When the Catholic agency declined to certify same-sex couples as foster parents — as it had to, in conformity with the universal teaching of the Catholic Church — it lost its contract. The head of the agency, attempting to co-operate with the city to the greatest degree that Catholic consciences will allow, agreed to refer to another agency any same-sex couple that approached them (none ever had). The city demanded ideological conformity.

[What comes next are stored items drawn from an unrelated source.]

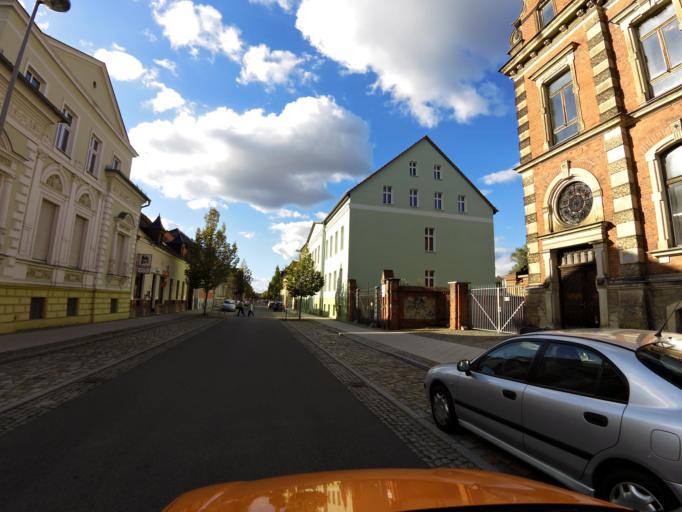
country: DE
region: Brandenburg
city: Luckenwalde
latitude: 52.0902
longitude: 13.1707
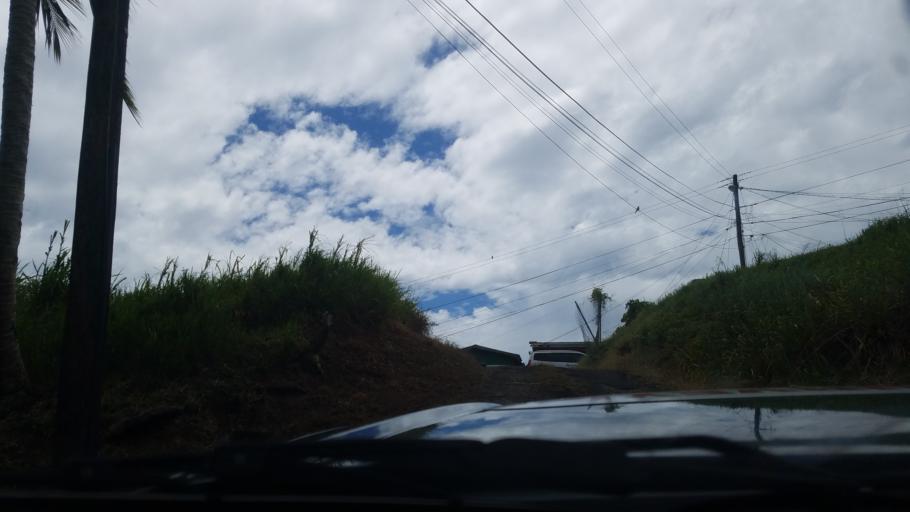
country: LC
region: Castries Quarter
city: Bisee
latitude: 14.0028
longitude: -60.9716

What will be the result if Philadelphia’s exclusionary policy prevails? Children in need and foster parents waiting to receive them will lose a trusted agency. Catholics will not have their conscience rights violated head-on; instead, their consciences will be used as an excuse to stop them from providing children with happy and stable homes. And that is just as pernicious. 

The broader picture is that public institutions are being swamped by a secular ideology that seeks to control minds as well as behavior. In such a situation, rights of conscience are an individual’s last line of defense.

Recent court decisions and administrative orders have protected those rights, but don’t bet on this trend continuing without significant pushback. The plans by liberal politicians, lobby groups and their media allies to extinguish conscience rights are already far advanced. Therefore, the battle to defend them must continue.

Andrea Picciotti-Bayer is the director of the Conscience Project.